Monday, November 28, 2011

Week In Review

State Capitol Week in Review

LITTLE ROCK – The governor has authorized a transfer of money from an emergency fund so that trial court assistants will be paid through December.

However, the funding problem of the trial courts likely will continue unless there is a sudden turnaround in collections of filing fees and court costs. They have gone down dramatically since the summer. The salaries of the trial court assistants are paid from filing fees and court costs.

The legislature can address the problem during the fiscal session, which convenes in early February, 2012. Some legislators had hoped that the governor would use enough money from his emergency fund to pay the trial court assistants until the fiscal session, when the General Assembly could replenish it. They expect the problem to recur in January.

Judges are taking steps in hopes that trial court assistants will not have to cut salaries of the assistants. For example, reimbursements for their travel expenses have been canceled. Also, when the assistants are absent from work the trial courts will not hire substitutes.

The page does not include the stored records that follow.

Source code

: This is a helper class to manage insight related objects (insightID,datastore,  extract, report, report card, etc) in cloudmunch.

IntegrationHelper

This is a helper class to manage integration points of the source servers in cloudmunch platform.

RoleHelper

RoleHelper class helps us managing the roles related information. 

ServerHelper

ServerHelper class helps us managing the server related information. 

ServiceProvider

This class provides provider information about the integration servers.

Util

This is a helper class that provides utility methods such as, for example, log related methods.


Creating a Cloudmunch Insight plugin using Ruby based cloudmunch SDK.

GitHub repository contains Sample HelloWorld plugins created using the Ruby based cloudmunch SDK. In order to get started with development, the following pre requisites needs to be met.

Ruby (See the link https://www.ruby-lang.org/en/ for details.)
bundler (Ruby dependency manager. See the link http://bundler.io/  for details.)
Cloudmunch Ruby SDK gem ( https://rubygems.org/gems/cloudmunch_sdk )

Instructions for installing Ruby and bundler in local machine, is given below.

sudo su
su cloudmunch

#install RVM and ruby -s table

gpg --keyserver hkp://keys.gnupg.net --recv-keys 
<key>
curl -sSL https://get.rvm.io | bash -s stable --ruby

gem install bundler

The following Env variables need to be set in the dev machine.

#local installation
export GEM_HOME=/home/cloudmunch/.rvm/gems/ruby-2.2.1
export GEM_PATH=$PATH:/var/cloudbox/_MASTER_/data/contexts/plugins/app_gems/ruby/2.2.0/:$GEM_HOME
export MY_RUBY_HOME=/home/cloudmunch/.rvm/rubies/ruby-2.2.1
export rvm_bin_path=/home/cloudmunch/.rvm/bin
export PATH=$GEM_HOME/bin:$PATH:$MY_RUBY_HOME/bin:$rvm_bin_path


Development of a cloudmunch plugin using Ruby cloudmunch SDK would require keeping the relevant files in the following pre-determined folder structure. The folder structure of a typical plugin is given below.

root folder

The Arkansas Judicial Council is made up of Arkansas circuit judges and Court of Appeals Judges, as well as justices of the Supreme Court and retired judges. The Administration of Justice Fund is where court costs and filing fees are deposited. Besides trial court assistants salaries it pays for a couple of dozen other programs and all of them have been forced to reduce spending.

Finding a steady source of revenue for the 41 drug courts in Arkansas is another issue that some legislators want to bring up during the fiscal session.

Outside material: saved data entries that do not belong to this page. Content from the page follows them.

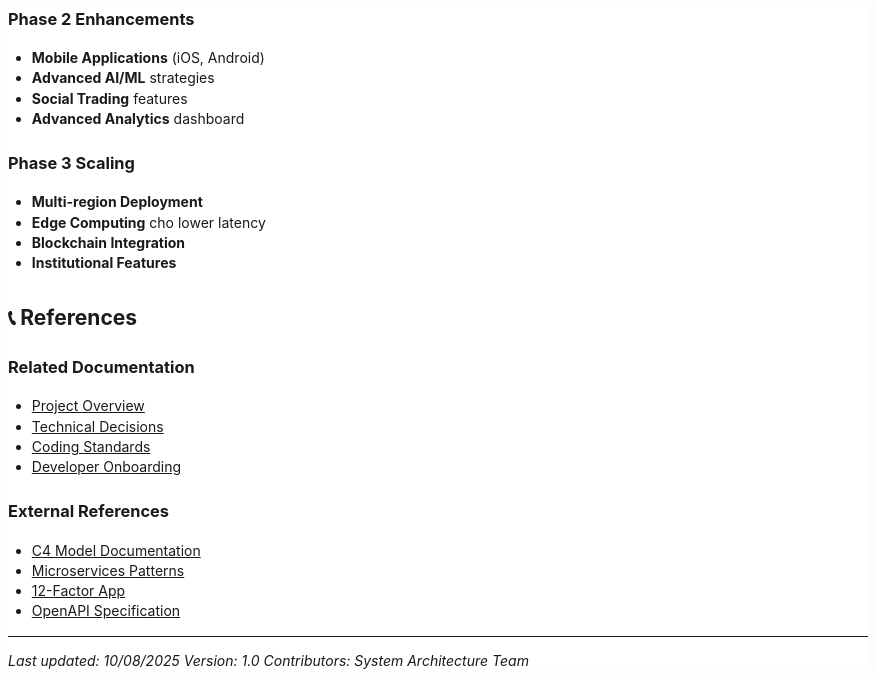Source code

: ### Phase 2 Enhancements
- **Mobile Applications** (iOS, Android)
- **Advanced AI/ML** strategies
- **Social Trading** features
- **Advanced Analytics** dashboard

### Phase 3 Scaling
- **Multi-region Deployment**
- **Edge Computing** cho lower latency
- **Blockchain Integration**
- **Institutional Features**

## 📞 References

### Related Documentation
- [Project Overview](../../project-overview.md)
- [Technical Decisions](../technical-decisions/adr/)
- [Coding Standards](../../development/coding-standards/)
- [Developer Onboarding](../../team/onboarding/)

### External References
- [C4 Model Documentation](https://c4model.com/)
- [Microservices Patterns](https://microservices.io/patterns/)
- [12-Factor App](https://12factor.net/)
- [OpenAPI Specification](https://swagger.io/specification/)

---
*Last updated: 10/08/2025*
*Version: 1.0*
*Contributors: System Architecture Team*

Funding for drug courts was scheduled to run out in October, but the state Health Department released enough money from a tobacco settlement account to keep drug courts operating until the fiscal session.

When the state resorts to stopgap measures to maintain programs, in this case drugs courts and trial court salaries, it raises the question of how to most efficiently and wisely spend tax revenues.

Many elected officials strongly believe that it is misguided to use "one time" money to pay for continuing operations. The money in the governor's emergency fund is a text book example of a fund that is dedicated to "one time" expenses such as helping people after a flood or a tornado. Salaries and the operations of trial courts are good examples of ongoing expenses. The legislature expects to budget for them every year.

Arkansas Law on College Athletics

The National Collegiate Athletic Association (NCAA) recently sponsored a summit at Washington, D.C., to address concerns about violations of its by-laws and the corrupting influence of money, unscrupulous boosters and agents who don't follow NCAA rules.

Delegates discussed the possibility of using Arkansas Act 204 of 2011, the Athlete Agent Reform Act, as model legislation for other states to enact to effectively curb many of the abuses caused by agents.

Act 204 increases the penalty for agents who initiate contact with college athletes before the athlete is eligible to turn professional. The fine had been $50,000 and now it is $250,000.

The state Attorney General's office sent a representative to explain the Arkansas law at the summit, which was attended by university officials, agents and National Football League officials.